__REQUIRED WORK__.
(a) Decide whether each statement agrees with the X-IFU extract. For each, answer yes or no and quote the words of the extract that decide it. (i) The design-to-cost exercise will start from the X-IFU design presented at the SRR. (ii) The SRR data pack contained fewer than 100 documents. (iii) The overall telescope and spacecraft are the responsibility of the X-IFU team.
(b) According to the X-IFU extract, what cost envelope can the ESA science program afford for Athena?
(c) Using the X-IFU extract, explain why close collaboration between ESA and the instrument teams will be needed.

:: EXTRACT ::

11 From the SRR onward

The discovery of an unanticipated cost increase of Athena by the ESA executive now imposes us the challenge of a design-to-cost exercise to bring the cost of Athena within an envelope affordable by the ESA science program (~1.3 G€). This exercise should preserve the flagship capabilities of the Athena mission. The X-IFU team, including its international partners, has the expertise and is committed to enter this exercise in a pro-active way, focusing first on the way to simplify the cooling chain. Let alone for feeling accountable for the tax-payer money already spent, the scientific and technical expertise developed over the years should not be wasted, and will be a critical input of the design-to-cost exercise, which will start from the X-IFU design presented at the SRR.

The extent by which X-IFU will change will also depend on the changes applying to the overall telescope and spacecraft, which are under ESA responsibility. A close collaboration between ESA and the instrument teams will be required for Athena to retain the capability to reach most, if not all, the scientific objectives spelled out for the Hot and Energetic Universe, and whose priorities have been repeated constantly since its original formulation in 2013.

12 Conclusions

X-IFU entered its system requirement review with a consolidated design and performance budgets understood. As an indication of the extent of the work done for the SRR, the data pack produced by the team consisted of over 100 documents and of more than 5000 pages. This paper aimed at summarizing this documentation, providing a reference point for the upcoming design-to-cost exercise. We, as a team, will use all our knowledge for X-IFU to maintain flagship capabilities in spatially resolved high resolution X-ray spectroscopy, as to enable most of the original X-IFU related scientific objectives of the Athena mission to be retained.

:::
:: RECORD EXCERPTS ::

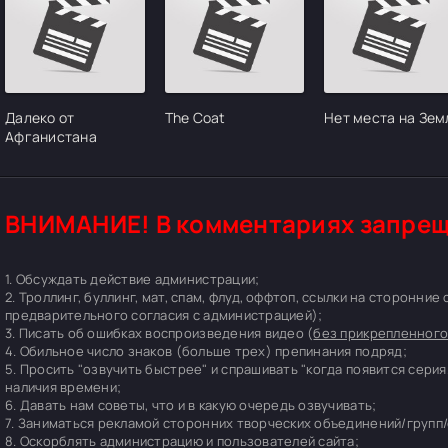
Далеко от
The Coat
Нет места на Зем
Афганистана
ВНИМАНИЕ! В комментариях запрещ
1. Обсуждать действие администрации;
2. Троллинг, буллинг, мат, спам, флуд, оффтоп, ссылки на сторонние
предварительного согласия с администрацией);
3. Писать об ошибках воспроизведения видео (
без прикрепленного
4. Обильное число знаков (больше трех) препинания подряд;
5. Просить "озвучить быстрее" и спрашивать "когда появится серия
наличия времени;
6. Давать нам советы, что и в какую очередь озвучивать;
7. Заниматься рекламой сторонних творческих объединений/групп/
8. Оскорблять администрацию и пользователей сайта;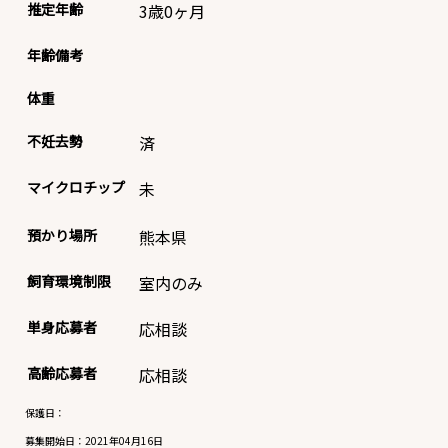
推定年齢
3歳0ヶ月
年齢備考
体重
不妊去勢
済
マイクロチップ
未
預かり場所
熊本県
飼育環境制限
室内のみ
単身応募者
応相談
高齢応募者
応相談
保護日：
募集開始日：
2021年04月16日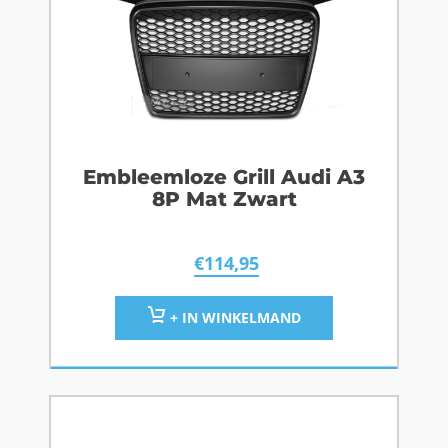
Embleemloze Grill Audi A3
8P Mat Zwart
€
114,95
+ IN WINKELMAND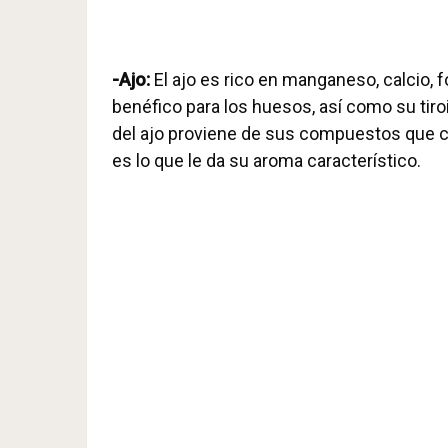
-Ajo:
El ajo es rico en manganeso, calcio, f
benéfico para los huesos, así como su tiro
del ajo proviene de sus compuestos que co
es lo que le da su aroma característico.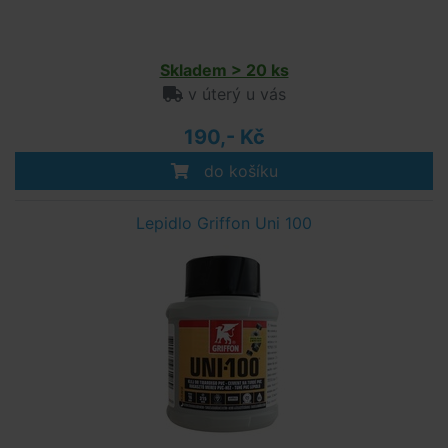
Skladem > 20 ks
v úterý u vás
190,- Kč
do košíku
Lepidlo Griffon Uni 100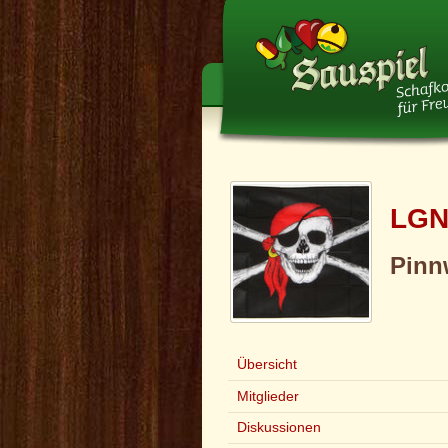
LGN
Pinn
Übersicht
Mitglieder
Diskussionen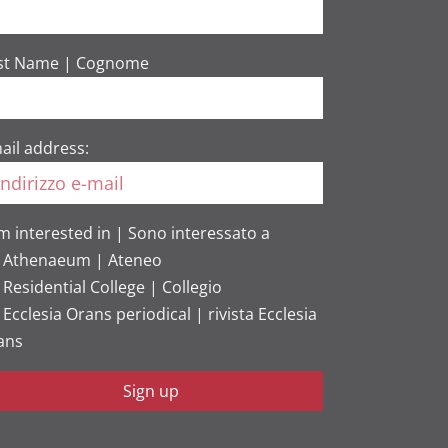
st Name | Cognome
ail address:
am interested in | Sono interessato a
Athenaeum | Ateneo
Residential College | Collegio
Ecclesia Orans periodical | rivista Ecclesia
ans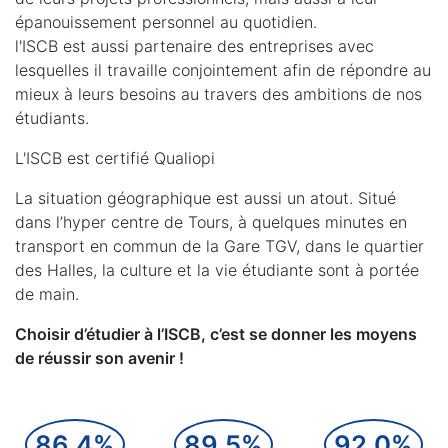
épanouissement personnel au quotidien.
l'ISCB est aussi partenaire des entreprises avec
lesquelles il travaille conjointement afin de répondre au
mieux à leurs besoins au travers des ambitions de nos
étudiants.
L'ISCB est certifié Qualiopi
La situation géographique est aussi un atout. Situé
dans l’hyper centre de Tours, à quelques minutes en
transport en commun de la Gare TGV, dans le quartier
des Halles, la culture et la vie étudiante sont à portée
de main.
Choisir d’étudier à l’ISCB, c’est se donner les moyens
de réussir son avenir !
86,4%
89,5%
92,0%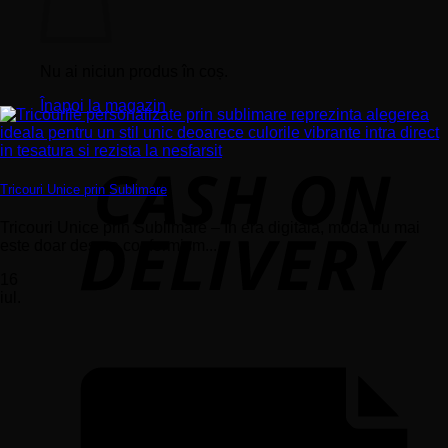
Nu ai niciun produs în coș.
Înapoi la magazin
Tricouri Unice prin Sublimare
Tricouri Unice prin Sublimare – În era digitală, moda nu mai
este doar despre conformism...
16
iul.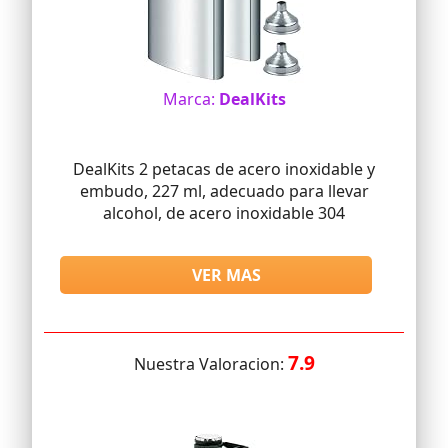
Marca:
DealKits
DealKits 2 petacas de acero inoxidable y
embudo, 227 ml, adecuado para llevar
alcohol, de acero inoxidable 304
VER MAS
7.9
Nuestra Valoracion: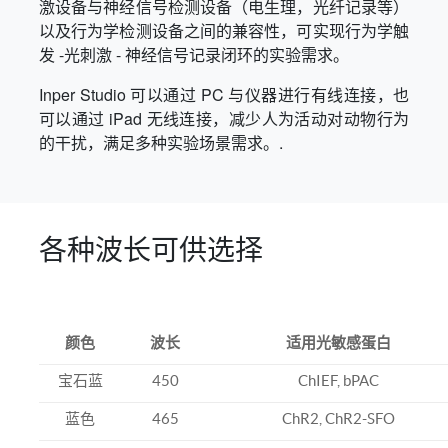
激设备与神经信号检测设备（电生理，光纤记录等）
以及行为学检测设备之间的兼容性，可实现行为学触
发 -光刺激 - 神经信号记录闭环的实验需求。
Inper Studio 可以通过 PC 与仪器进行有线连接，也
可以通过 iPad 无线连接，减少人为活动对动物行为
的干扰，满足多种实验场景需求。.
各种波长可供选择
颜色
波长
适用光敏感蛋白
宝石蓝
450
ChIEF, bPAC
蓝色
465
ChR2, ChR2-SFO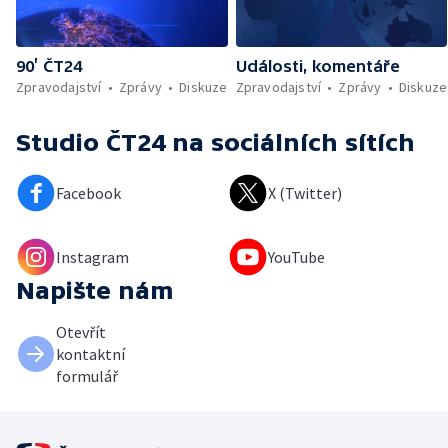
90’ ČT24
Události, komentáře
Zpravodajství
Zprávy
Diskuze
Zpravodajství
Zprávy
Diskuze
Studio ČT24
na sociálních sítích
Facebook
X (Twitter)
Instagram
YouTube
Napište nám
Otevřít
kontaktní
formulář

:::

__SOLUTIONS TO EACH TASK__.
(a)
(i) Yes: "which will start from the X-IFU design presented at the SRR"
(ii) No: "consisted of over 100 documents and of more than 5000 pages"
(iii) No: "which are under ESA responsibility"

(b) About 1.3 G€.

(c) How much X-IFU changes will depend on changes to the overall telescope and spacecraft, which are under ESA responsibility. Close collaboration is required for Athena to keep the capability to reach most, if not all, of the scientific objectives set out for the Hot and Energetic Universe.